“They are coming for our blood!” he added, in a tone of strange, wild glee. “Ay, there they come! I see them levelling their guns in the yard! Now for the victims! Let us die like——”

The report of two or three muskets, and the whistling of bullets through the passage just over his head, cut short the speaker. A moment of breathless silence ensued; when the harsh, ruffian voice of Patterson was heard from without,—

“Damn ye, why don't you fire?”

A general discharge of the fire-arms of the assailants, flashing fiercely on the surrounding darkness, and sending them deadly missiles through the passage, windows, and sides of the house, in every direction, instantly followed the ferocious order. And, in the expiring light, the fated French was seen to leap into the air; and then, spinning giddily round and round an instant, fall, with a low, short screech, prostrate on the floor; while mingled groans, rising from a half dozen others along the passage, told also the fearful effect of the murderous volley.

With the discharge of their arms, the assailing force, guided by their torch-bearers, made a rush for the Court House.
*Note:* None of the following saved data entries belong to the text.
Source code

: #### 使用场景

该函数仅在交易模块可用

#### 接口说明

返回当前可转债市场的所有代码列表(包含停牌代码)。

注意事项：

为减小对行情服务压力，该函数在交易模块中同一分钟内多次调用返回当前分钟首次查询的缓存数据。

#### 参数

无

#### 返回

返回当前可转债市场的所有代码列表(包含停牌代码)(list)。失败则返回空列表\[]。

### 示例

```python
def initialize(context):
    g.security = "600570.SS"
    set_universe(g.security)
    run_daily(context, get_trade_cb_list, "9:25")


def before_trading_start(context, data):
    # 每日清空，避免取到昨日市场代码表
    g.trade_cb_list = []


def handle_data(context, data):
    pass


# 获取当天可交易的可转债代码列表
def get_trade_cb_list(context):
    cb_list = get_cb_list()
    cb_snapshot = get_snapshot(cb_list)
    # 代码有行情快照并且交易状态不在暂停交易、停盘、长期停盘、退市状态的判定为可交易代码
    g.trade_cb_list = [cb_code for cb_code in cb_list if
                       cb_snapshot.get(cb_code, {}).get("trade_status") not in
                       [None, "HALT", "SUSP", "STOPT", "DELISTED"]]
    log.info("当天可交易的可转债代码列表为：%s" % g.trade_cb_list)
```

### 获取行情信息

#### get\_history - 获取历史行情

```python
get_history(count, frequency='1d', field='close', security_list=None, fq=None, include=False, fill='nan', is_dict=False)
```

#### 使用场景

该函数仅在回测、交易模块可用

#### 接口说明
As they approached the door, Woodburn, who had kept his post, unhurt, on one side of the steps, sprang forward to dispute their passage, and, after knocking up the swords and bayonets that were aimed at his breast, laid about him so lustily with his cudgel, that the whole party were, for some moments, kept at bay. At length, however, Peters, who was near the rear of the hostile column, perceiving it was his hated opponent who was disputing the pass so resolutely, stealthily crept round those in front, and coming up partly behind his intended victim, with a protruded sabre, aimed a deadly lunge at his body, exultingly exclaiming with the supposed fatal thrust,—

“There! d——d rebel, take that!”

“And you that!” cried the other, who, having, from a lucky turn in his body at the instant, received only a flesh-wound on the inner side of his arm, now, with an upward sweep of his cudgel, knocked the sword of the detestable assassin twenty feet into the air—“and you that! ay, and that!” he added, as, with a quickly repeated blow over the head, he sent his foe reeling to the earth.
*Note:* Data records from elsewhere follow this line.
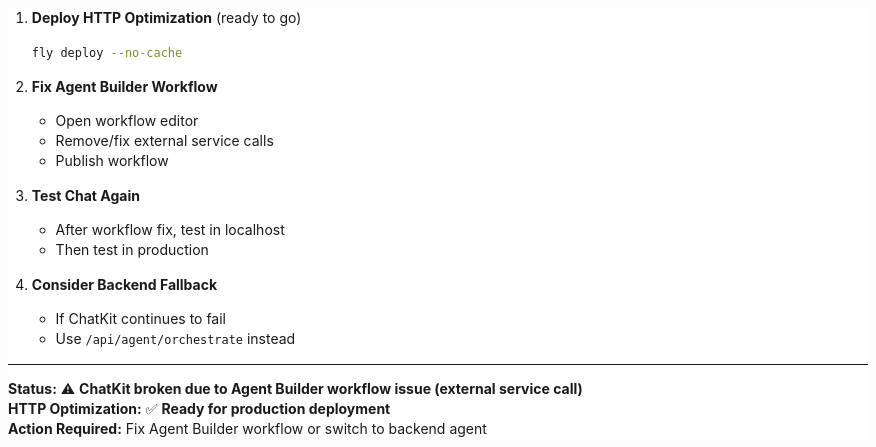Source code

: 1. **Deploy HTTP Optimization** (ready to go)
   ```bash
   fly deploy --no-cache
   ```

2. **Fix Agent Builder Workflow** 
   - Open workflow editor
   - Remove/fix external service calls
   - Publish workflow

3. **Test Chat Again**
   - After workflow fix, test in localhost
   - Then test in production

4. **Consider Backend Fallback**
   - If ChatKit continues to fail
   - Use `/api/agent/orchestrate` instead

---

**Status:** ⚠️ **ChatKit broken due to Agent Builder workflow issue (external service call)**  
**HTTP Optimization:** ✅ **Ready for production deployment**  
**Action Required:** Fix Agent Builder workflow or switch to backend agent

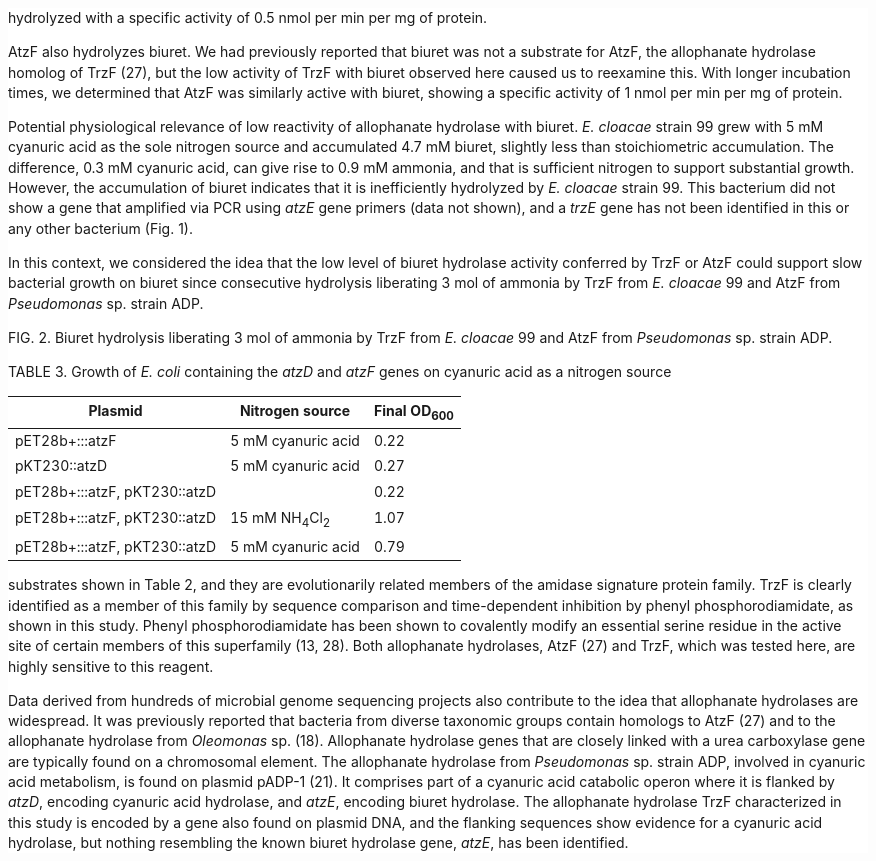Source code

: hydrolyzed with a specific activity of 0.5 nmol per min per mg of protein.

AtzF also hydrolyzes biuret. We had previously reported that biuret was not a substrate for AtzF, the allophanate hydrolase homolog of TrzF (27), but the low activity of TrzF with biuret observed here caused us to reexamine this. With longer incubation times, we determined that AtzF was similarly active with biuret, showing a specific activity of 1 nmol per min per mg of protein.

Potential physiological relevance of low reactivity of allophanate hydrolase with biuret. *E. cloacae* strain 99 grew with 5 mM cyanuric acid as the sole nitrogen source and accumulated 4.7 mM biuret, slightly less than stoichiometric accumulation. The difference, 0.3 mM cyanuric acid, can give rise to 0.9 mM ammonia, and that is sufficient nitrogen to support substantial growth. However, the accumulation of biuret indicates that it is inefficiently hydrolyzed by *E. cloacae* strain 99. This bacterium did not show a gene that amplified via PCR using *atzE* gene primers (data not shown), and a *trzE* gene has not been identified in this or any other bacterium (Fig. 1).

In this context, we considered the idea that the low level of biuret hydrolase activity conferred by TrzF or AtzF could support slow bacterial growth on biuret since consecutive hydrolysis liberating 3 mol of ammonia by TrzF from *E. cloacae* 99 and AtzF from *Pseudomonas* sp. strain ADP.

FIG. 2. Biuret hydrolysis liberating 3 mol of ammonia by TrzF from *E. cloacae* 99 and AtzF from *Pseudomonas* sp. strain ADP.

TABLE 3. Growth of *E. coli* containing the *atzD* and *atzF* genes on cyanuric acid as a nitrogen source

| Plasmid                          | Nitrogen source        | Final OD<sub>600</sub> |
|-----------------------------------|------------------------|-----------------------|
| pET28b+:::atzF                    | 5 mM cyanuric acid    | 0.22                  |
| pKT230::atzD                      | 5 mM cyanuric acid    | 0.27                  |
| pET28b+:::atzF, pKT230::atzD      |                        | 0.22                  |
| pET28b+:::atzF, pKT230::atzD      | 15 mM NH<sub>4</sub>Cl<sub>2</sub> | 1.07                 |
| pET28b+:::atzF, pKT230::atzD      | 5 mM cyanuric acid    | 0.79                  |

substrates shown in Table 2, and they are evolutionarily related members of the amidase signature protein family. TrzF is clearly identified as a member of this family by sequence comparison and time-dependent inhibition by phenyl phosphorodiamidate, as shown in this study. Phenyl phosphorodiamidate has been shown to covalently modify an essential serine residue in the active site of certain members of this superfamily (13, 28). Both allophanate hydrolases, AtzF (27) and TrzF, which was tested here, are highly sensitive to this reagent.

Data derived from hundreds of microbial genome sequencing projects also contribute to the idea that allophanate hydrolases are widespread. It was previously reported that bacteria from diverse taxonomic groups contain homologs to AtzF (27) and to the allophanate hydrolase from *Oleomonas* sp. (18). Allophanate hydrolase genes that are closely linked with a urea carboxylase gene are typically found on a chromosomal element. The allophanate hydrolase from *Pseudomonas* sp. strain ADP, involved in cyanuric acid metabolism, is found on plasmid pADP-1 (21). It comprises part of a cyanuric acid catabolic operon where it is flanked by *atzD*, encoding cyanuric acid hydrolase, and *atzE*, encoding biuret hydrolase. The allophanate hydrolase TrzF characterized in this study is encoded by a gene also found on plasmid DNA, and the flanking sequences show evidence for a cyanuric acid hydrolase, but nothing resembling the known biuret hydrolase gene, *atzE*, has been identified.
But the weapon of the intrepid young man being now caught, and his body fiercely grappled by four or five of his exasperated foes, he was soon disarmed, and, in spite of his desperate struggles, borne into the court-house with the crowd, who now rushed furiously along the passages, wounding with their swords, and beating down with their guns and clubs, without distinction or mercy, all whom they met in their way.
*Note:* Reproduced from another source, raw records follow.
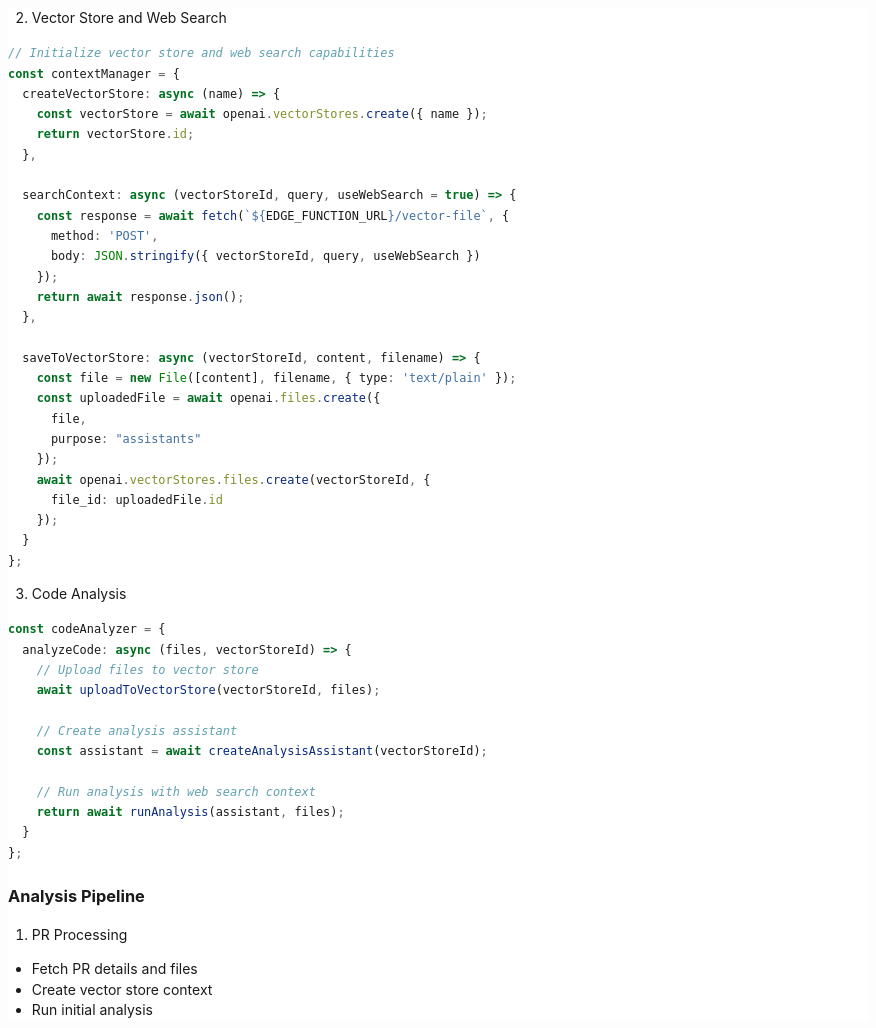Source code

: 2. Vector Store and Web Search
```typescript
// Initialize vector store and web search capabilities
const contextManager = {
  createVectorStore: async (name) => {
    const vectorStore = await openai.vectorStores.create({ name });
    return vectorStore.id;
  },
  
  searchContext: async (vectorStoreId, query, useWebSearch = true) => {
    const response = await fetch(`${EDGE_FUNCTION_URL}/vector-file`, {
      method: 'POST',
      body: JSON.stringify({ vectorStoreId, query, useWebSearch })
    });
    return await response.json();
  },
  
  saveToVectorStore: async (vectorStoreId, content, filename) => {
    const file = new File([content], filename, { type: 'text/plain' });
    const uploadedFile = await openai.files.create({
      file,
      purpose: "assistants"
    });
    await openai.vectorStores.files.create(vectorStoreId, {
      file_id: uploadedFile.id
    });
  }
};
```

3. Code Analysis
```typescript
const codeAnalyzer = {
  analyzeCode: async (files, vectorStoreId) => {
    // Upload files to vector store
    await uploadToVectorStore(vectorStoreId, files);
    
    // Create analysis assistant
    const assistant = await createAnalysisAssistant(vectorStoreId);
    
    // Run analysis with web search context
    return await runAnalysis(assistant, files);
  }
};
```

### Analysis Pipeline

1. PR Processing
- Fetch PR details and files
- Create vector store context
- Run initial analysis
“Guard the doors instantly!” shouted Patterson, who perceived that numbers of the vanquished party were retreating through the different doors; “don't let another of the d——d rascals escape! And, hallo there, jailer! bring on the keys of the prison-rooms; we will cage the whole lot, dead or alive, and let 'em be enjoying a few of the fruits of their rebellion now, and the blessed anticipations of being hung for high treason hereafter.”

The obsequious jailer soon appeared with the required keys and the doors of both prison-rooms were speedily unlocked and thrown open by the directions of the sheriff.